Norm Ornstein, with the American Enterprise Institute, said: “There is a lot of nervousness about Romney among Republicans. He has run a poor campaign since he won nomination, there is no doubt about that.”
The Republican nominee for the White House offended his hosts when he visited London, by casting doubt on their security arrangements for the Olympic Games. The media called him a twit and a party-pooper.
He distanced the Palestinians and other Arabs on his reaching out trip to a divided and hotly contested city, with this geopolitical gaffe:
Romney: “It’s a deeply moving experience to be in Jerusalem, the capital of Israel.”
Debating foreign policy, Romney repeated an error which he had made several times before, ignoring that Iraq lies between Iran and Syria.
Romney: “Syria is an opportunity for us because Syria plays an important role in the Middle East, particularly right now. Syria is Iran’s only ally in the Arab world. It’s their route to the sea.”
The former businessman felt better talking about the economy, but he was dropped deep in discomfort when a video was leaked in which he said 47 percent of Americans do not pay income taxes, are dependent upon government, and believe they are victims. The challenger did some hard pedalling after that one.

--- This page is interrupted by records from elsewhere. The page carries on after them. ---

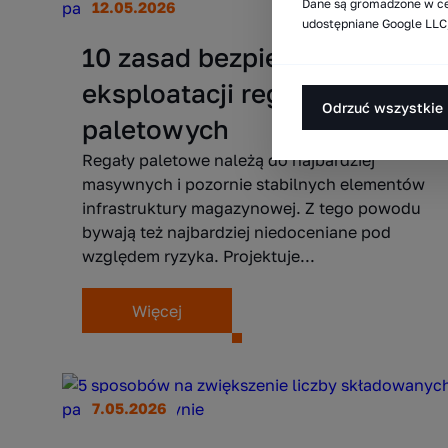
Dane są gromadzone w ce
12.05.2026
udostępniane Google LLC,
10 zasad bezpiecznej
eksploatacji regałów
Odrzuć wszystkie
paletowych
Regały paletowe należą do najbardziej
masywnych i pozornie stabilnych elementów
infrastruktury magazynowej. Z tego powodu
bywają też najbardziej niedoceniane pod
względem ryzyka. Projektuje...
Więcej
7.05.2026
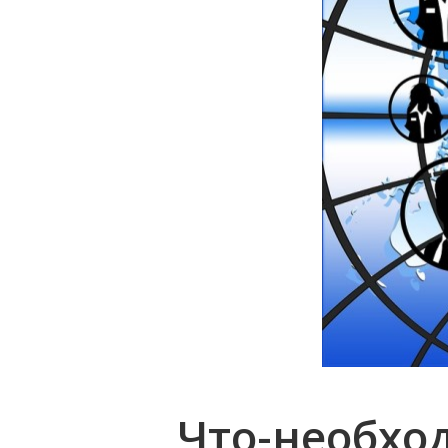
Что-нео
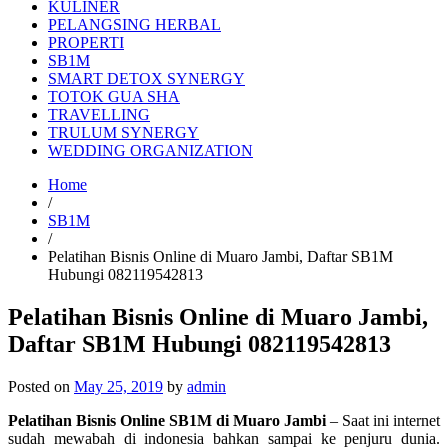
KULINER
PELANGSING HERBAL
PROPERTI
SB1M
SMART DETOX SYNERGY
TOTOK GUA SHA
TRAVELLING
TRULUM SYNERGY
WEDDING ORGANIZATION
Home
/
SB1M
/
Pelatihan Bisnis Online di Muaro Jambi, Daftar SB1M
Hubungi 082119542813
Pelatihan Bisnis Online di Muaro Jambi,
Daftar SB1M Hubungi 082119542813
Posted on
May 25, 2019
by
admin
Pelatihan Bisnis Online SB1M di Muaro Jambi
– Saat ini internet
sudah mewabah di indonesia bahkan sampai ke penjuru dunia.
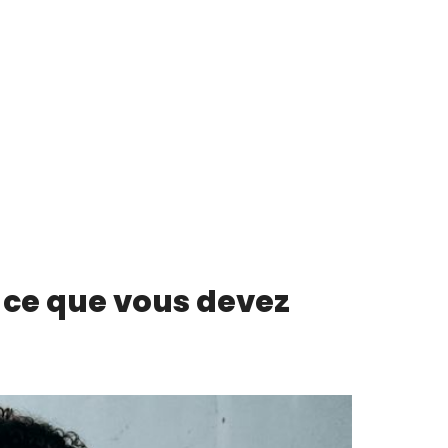
 ce que vous devez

Romney: “The President’s approach is attractive to people that are not paying taxes. Frankly, my discussion about lowering taxes isn’t as attractive to them, and therefore I am not likely to draw them in to my campaign as affectively as those who are in the middle.”
But Romney was well warmed up for speaking in public, while the incumbent was not. And so, Romney outscored Obama in their first televised debate.
Romney: “My number one principle is there will be no tax cut that adds to the deficit. I want to underline that. No tax cut that adds to the deficit. But I do want to reduce the burden being paid by middle-income Americans. And to do that, that also means I cannot reduce the burden paid by high-income Americans.”
As the rivals went into the home stretch, the severe weather added more unpredictable elements, along with the final pre-election snapshot of employment across the US.